BEGIN Source

Equated Monthly Installment (EMI)
Usually, banks will provide a home loan based on 50% of your monthly take-home income. You may enhance your eligibility by adding your spouse’s monthly pay. As mentioned before, the banks will set your interest rate based on your occupation, monthly and annual income, and credit score. But there is another factor that will influence the interest which you as a borrower need to choose. This is the tenure of the loan. The tenure is the total duration of the loan period. Banks offer up to 30 years of tenure to pay off the loan. However, as tenure impacts the EMI, you need to consider it thoroughly.
There are two basic rules of thumb. Firstly, the longer the tenure you choose, the lower will be the required EMI. Secondly, the longer the tenure you choose, the higher will be the total interest paid. In other words, if you take a loan for 30 years, you will be paying lower EMI than a 15 years loan. However, you will be paying more than twice the total interest paid.

END Source
BEGIN Rows

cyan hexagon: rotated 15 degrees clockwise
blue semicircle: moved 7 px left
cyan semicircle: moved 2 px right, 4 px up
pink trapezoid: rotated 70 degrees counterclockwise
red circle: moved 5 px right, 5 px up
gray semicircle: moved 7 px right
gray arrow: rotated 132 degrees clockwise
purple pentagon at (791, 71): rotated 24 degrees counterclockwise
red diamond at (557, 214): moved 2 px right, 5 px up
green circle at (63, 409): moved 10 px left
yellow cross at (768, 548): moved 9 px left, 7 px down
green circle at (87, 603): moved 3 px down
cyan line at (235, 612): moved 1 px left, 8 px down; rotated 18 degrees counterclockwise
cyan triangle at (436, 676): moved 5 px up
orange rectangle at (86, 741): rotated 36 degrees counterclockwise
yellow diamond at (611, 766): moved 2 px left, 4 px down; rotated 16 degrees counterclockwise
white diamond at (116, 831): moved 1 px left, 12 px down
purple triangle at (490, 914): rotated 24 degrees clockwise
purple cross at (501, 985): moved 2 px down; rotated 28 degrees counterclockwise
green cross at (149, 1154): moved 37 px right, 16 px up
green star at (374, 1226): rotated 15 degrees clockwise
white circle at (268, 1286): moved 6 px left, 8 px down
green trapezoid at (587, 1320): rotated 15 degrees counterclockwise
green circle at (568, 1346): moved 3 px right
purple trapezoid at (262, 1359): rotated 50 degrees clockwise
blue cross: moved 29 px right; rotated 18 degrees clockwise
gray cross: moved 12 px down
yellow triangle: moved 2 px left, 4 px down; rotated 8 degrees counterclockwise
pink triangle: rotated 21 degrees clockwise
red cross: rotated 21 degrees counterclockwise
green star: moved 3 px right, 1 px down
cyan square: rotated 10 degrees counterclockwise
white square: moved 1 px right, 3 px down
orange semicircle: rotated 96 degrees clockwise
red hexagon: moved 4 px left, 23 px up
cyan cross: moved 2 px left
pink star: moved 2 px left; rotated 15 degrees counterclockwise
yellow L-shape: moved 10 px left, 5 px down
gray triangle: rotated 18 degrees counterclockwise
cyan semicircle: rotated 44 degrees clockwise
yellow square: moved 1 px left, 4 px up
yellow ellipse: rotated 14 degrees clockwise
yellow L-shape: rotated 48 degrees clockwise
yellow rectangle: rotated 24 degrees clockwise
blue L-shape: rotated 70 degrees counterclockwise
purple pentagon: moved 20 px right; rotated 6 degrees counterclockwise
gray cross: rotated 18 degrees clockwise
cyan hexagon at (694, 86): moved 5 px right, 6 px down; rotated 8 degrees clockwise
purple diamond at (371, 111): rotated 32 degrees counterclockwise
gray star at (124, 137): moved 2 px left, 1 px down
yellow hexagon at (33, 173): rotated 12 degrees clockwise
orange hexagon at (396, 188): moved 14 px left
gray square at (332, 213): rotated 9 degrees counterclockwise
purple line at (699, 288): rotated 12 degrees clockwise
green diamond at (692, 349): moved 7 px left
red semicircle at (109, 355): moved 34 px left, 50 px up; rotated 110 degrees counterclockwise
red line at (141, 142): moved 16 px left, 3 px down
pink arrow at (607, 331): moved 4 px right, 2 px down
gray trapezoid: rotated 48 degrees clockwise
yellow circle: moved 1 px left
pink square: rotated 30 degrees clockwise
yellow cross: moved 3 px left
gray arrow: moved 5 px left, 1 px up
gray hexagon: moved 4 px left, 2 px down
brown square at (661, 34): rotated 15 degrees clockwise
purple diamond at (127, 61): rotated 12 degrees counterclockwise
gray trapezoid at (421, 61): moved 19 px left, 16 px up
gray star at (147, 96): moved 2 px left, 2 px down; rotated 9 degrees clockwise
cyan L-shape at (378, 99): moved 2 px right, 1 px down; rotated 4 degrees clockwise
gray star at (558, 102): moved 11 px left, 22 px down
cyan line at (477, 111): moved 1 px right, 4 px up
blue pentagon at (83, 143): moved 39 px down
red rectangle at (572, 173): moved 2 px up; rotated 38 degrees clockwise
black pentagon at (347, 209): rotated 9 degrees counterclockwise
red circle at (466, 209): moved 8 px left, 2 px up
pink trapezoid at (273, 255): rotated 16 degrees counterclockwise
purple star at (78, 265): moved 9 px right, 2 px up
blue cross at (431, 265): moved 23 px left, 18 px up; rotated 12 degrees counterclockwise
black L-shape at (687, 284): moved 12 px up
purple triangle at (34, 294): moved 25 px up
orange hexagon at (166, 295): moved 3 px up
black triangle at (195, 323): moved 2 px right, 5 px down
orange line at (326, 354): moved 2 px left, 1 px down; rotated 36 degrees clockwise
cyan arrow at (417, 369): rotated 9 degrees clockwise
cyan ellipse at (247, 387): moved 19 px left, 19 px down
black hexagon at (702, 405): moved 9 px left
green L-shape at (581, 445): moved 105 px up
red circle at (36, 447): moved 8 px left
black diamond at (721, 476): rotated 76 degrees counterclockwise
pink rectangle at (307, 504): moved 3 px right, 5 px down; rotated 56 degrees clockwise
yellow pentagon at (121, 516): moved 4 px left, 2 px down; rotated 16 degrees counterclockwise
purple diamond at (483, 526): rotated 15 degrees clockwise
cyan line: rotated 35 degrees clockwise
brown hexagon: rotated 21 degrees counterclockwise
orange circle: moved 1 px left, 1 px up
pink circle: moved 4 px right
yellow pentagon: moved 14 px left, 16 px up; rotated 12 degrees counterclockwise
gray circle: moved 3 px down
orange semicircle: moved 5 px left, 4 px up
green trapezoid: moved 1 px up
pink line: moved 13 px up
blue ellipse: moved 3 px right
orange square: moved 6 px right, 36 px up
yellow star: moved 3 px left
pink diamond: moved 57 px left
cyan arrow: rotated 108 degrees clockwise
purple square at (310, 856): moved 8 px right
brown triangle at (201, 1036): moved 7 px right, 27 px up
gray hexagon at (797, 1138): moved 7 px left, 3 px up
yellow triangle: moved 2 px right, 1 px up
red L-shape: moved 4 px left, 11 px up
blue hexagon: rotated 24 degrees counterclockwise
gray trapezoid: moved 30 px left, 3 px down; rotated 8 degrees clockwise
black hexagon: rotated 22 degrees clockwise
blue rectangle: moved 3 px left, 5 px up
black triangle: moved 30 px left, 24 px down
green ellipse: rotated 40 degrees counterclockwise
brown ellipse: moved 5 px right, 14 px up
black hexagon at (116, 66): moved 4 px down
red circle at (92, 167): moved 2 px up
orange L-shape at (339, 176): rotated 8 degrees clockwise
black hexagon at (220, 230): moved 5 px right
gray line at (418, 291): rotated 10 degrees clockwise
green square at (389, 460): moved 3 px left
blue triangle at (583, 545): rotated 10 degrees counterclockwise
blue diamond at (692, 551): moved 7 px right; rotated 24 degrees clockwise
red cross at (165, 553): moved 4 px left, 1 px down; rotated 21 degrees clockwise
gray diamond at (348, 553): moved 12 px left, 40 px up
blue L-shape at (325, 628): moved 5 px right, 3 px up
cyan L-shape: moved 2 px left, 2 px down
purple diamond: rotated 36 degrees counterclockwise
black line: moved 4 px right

END Rows

### What needs to be done
Pick up the passage on home loan tenure and monthly installments and continue it from its last sentence.

### Reply to the task
To illustrate this scenario further, assume Mr. A takes a home loan of 35 lakh Taka at a 7% interest rate.
If the tenure is 15 years, Mr. A will need to pay an EMI of 31, 459 Taka.
Mr. A will pay a total interest amount of 21.62 lakh Taka when the tenure ends.
Now, imagine Mr. B taking a home loan of the same 35 lakh taka. But the tenure is 30 years.
For Mr. B, the EMI will be 23,286 Taka.
But the total interest paid amount for Mr. B will be 49 lakh, Taka, more than twice of Mr. A, at the end of his 30 years tenure.
Here, as Mr. B has a longer tenure, he is paying 26% less in EMI. Mr. B saves 8,173 Taka in EMI. But he ends up paying 126% more in total interest paid.
So, it is clear that the total interest you will be paying will greatly depend upon the tenure you choose. The longer the tenure you choose, the heavier the burden of interest you will need to carry. Hence, before finalizing your tenure, thoroughly think about the impact of EMI and total interest cost. Evaluate the factors that will help you choose the optimum tenure.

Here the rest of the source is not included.